Can you transcribe every record below exactly as it appears?

··· INPUT MATERIAL

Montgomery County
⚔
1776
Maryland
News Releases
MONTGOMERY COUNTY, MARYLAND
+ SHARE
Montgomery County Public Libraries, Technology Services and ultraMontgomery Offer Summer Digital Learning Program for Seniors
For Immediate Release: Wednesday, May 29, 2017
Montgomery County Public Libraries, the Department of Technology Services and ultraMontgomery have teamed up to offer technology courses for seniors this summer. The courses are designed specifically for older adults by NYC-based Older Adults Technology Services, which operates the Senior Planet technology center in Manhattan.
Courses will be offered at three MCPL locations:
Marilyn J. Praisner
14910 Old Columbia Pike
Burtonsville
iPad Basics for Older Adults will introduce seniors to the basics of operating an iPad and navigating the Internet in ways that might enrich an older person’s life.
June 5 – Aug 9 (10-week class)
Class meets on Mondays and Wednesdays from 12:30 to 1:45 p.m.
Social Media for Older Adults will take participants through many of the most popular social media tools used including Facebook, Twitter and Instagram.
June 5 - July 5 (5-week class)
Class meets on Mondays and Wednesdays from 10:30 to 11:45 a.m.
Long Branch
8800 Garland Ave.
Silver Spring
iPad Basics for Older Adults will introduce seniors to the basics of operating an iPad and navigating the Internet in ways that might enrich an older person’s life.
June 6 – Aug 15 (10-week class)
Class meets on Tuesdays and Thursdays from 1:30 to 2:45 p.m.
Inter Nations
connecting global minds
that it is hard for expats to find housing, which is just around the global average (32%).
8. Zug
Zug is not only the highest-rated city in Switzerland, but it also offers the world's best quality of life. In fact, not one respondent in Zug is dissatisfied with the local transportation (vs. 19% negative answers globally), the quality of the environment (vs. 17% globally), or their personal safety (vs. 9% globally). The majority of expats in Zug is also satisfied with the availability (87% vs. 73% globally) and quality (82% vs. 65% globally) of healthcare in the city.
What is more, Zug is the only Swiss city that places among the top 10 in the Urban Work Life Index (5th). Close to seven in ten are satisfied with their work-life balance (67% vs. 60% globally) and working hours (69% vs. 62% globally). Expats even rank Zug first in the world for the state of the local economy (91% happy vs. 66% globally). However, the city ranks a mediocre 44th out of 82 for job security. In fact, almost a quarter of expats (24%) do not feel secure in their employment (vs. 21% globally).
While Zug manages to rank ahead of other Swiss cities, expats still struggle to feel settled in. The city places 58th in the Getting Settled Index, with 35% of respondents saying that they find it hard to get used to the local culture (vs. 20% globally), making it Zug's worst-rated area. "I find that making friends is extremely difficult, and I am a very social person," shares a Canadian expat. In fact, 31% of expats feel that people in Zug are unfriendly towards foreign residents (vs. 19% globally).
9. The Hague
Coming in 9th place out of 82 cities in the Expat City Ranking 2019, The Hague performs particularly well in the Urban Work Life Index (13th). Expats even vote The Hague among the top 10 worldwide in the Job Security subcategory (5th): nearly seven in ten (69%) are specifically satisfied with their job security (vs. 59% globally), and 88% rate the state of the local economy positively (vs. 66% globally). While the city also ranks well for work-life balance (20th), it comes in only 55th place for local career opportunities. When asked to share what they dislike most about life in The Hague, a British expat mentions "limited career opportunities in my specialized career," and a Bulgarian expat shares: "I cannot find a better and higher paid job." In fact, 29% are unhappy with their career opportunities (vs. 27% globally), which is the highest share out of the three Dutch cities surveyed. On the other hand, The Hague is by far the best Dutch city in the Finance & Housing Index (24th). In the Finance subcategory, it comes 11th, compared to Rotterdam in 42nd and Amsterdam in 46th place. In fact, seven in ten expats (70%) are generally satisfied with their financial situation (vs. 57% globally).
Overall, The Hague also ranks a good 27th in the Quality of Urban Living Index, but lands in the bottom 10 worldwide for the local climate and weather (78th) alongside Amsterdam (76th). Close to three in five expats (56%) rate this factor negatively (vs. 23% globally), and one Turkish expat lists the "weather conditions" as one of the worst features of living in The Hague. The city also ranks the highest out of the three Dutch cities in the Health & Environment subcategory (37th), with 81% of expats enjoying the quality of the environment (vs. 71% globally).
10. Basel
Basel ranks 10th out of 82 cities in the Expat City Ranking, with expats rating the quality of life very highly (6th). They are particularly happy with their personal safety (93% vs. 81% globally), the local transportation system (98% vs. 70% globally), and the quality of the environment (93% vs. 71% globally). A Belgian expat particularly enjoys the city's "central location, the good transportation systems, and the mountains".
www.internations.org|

······

ANSWER BOX
Montgomery County
⚔
1776
Maryland
News Releases
MONTGOMERY COUNTY, MARYLAND
+ SHARE
Montgomery County Public Libraries, Technology Services and ultraMontgomery Offer Summer Digital Learning Program for Seniors
For Immediate Release: Wednesday, May 29, 2017
Montgomery County Public Libraries, the Department of Technology Services and ultraMontgomery have teamed up to offer technology courses for seniors this summer. The courses are designed specifically for older adults by NYC-based Older Adults Technology Services, which operates the Senior Planet technology center in Manhattan.
Courses will be offered at three MCPL locations:
Marilyn J. Praisner
14910 Old Columbia Pike
Burtonsville
iPad Basics for Older Adults will introduce seniors to the basics of operating an iPad and navigating the Internet in ways that might enrich an older person’s life.
June 5 – Aug 9 (10-week class)
Class meets on Mondays and Wednesdays from 12:30 to 1:45 p.m.
Social Media for Older Adults will take participants through many of the most popular social media tools used including Facebook, Twitter and Instagram.
June 5 - July 5 (5-week class)
Class meets on Mondays and Wednesdays from 10:30 to 11:45 a.m.
Long Branch
8800 Garland Ave.
Silver Spring
iPad Basics for Older Adults will introduce seniors to the basics of operating an iPad and navigating the Internet in ways that might enrich an older person’s life.
June 6 – Aug 15 (10-week class)
Class meets on Tuesdays and Thursdays from 1:30 to 2:45 p.m.
Inter Nations
connecting global minds
that it is hard for expats to find housing, which is just around the global average (32%).
8. Zug
Zug is not only the highest-rated city in Switzerland, but it also offers the world's best quality of life. In fact, not one respondent in Zug is dissatisfied with the local transportation (vs. 19% negative answers globally), the quality of the environment (vs. 17% globally), or their personal safety (vs. 9% globally). The majority of expats in Zug is also satisfied with the availability (87% vs. 73% globally) and quality (82% vs. 65% globally) of healthcare in the city.
What is more, Zug is the only Swiss city that places among the top 10 in the Urban Work Life Index (5th). Close to seven in ten are satisfied with their work-life balance (67% vs. 60% globally) and working hours (69% vs. 62% globally). Expats even rank Zug first in the world for the state of the local economy (91% happy vs. 66% globally). However, the city ranks a mediocre 44th out of 82 for job security. In fact, almost a quarter of expats (24%) do not feel secure in their employment (vs. 21% globally).
While Zug manages to rank ahead of other Swiss cities, expats still struggle to feel settled in. The city places 58th in the Getting Settled Index, with 35% of respondents saying that they find it hard to get used to the local culture (vs. 20% globally), making it Zug's worst-rated area. "I find that making friends is extremely difficult, and I am a very social person," shares a Canadian expat. In fact, 31% of expats feel that people in Zug are unfriendly towards foreign residents (vs. 19% globally).
9. The Hague
Coming in 9th place out of 82 cities in the Expat City Ranking 2019, The Hague performs particularly well in the Urban Work Life Index (13th). Expats even vote The Hague among the top 10 worldwide in the Job Security subcategory (5th): nearly seven in ten (69%) are specifically satisfied with their job security (vs. 59% globally), and 88% rate the state of the local economy positively (vs. 66% globally). While the city also ranks well for work-life balance (20th), it comes in only 55th place for local career opportunities. When asked to share what they dislike most about life in The Hague, a British expat mentions "limited career opportunities in my specialized career," and a Bulgarian expat shares: "I cannot find a better and higher paid job." In fact, 29% are unhappy with their career opportunities (vs. 27% globally), which is the highest share out of the three Dutch cities surveyed. On the other hand, The Hague is by far the best Dutch city in the Finance & Housing Index (24th). In the Finance subcategory, it comes 11th, compared to Rotterdam in 42nd and Amsterdam in 46th place. In fact, seven in ten expats (70%) are generally satisfied with their financial situation (vs. 57% globally).
Overall, The Hague also ranks a good 27th in the Quality of Urban Living Index, but lands in the bottom 10 worldwide for the local climate and weather (78th) alongside Amsterdam (76th). Close to three in five expats (56%) rate this factor negatively (vs. 23% globally), and one Turkish expat lists the "weather conditions" as one of the worst features of living in The Hague. The city also ranks the highest out of the three Dutch cities in the Health & Environment subcategory (37th), with 81% of expats enjoying the quality of the environment (vs. 71% globally).
10. Basel
Basel ranks 10th out of 82 cities in the Expat City Ranking, with expats rating the quality of life very highly (6th). They are particularly happy with their personal safety (93% vs. 81% globally), the local transportation system (98% vs. 70% globally), and the quality of the environment (93% vs. 71% globally). A Belgian expat particularly enjoys the city's "central location, the good transportation systems, and the mountains".
www.internations.org|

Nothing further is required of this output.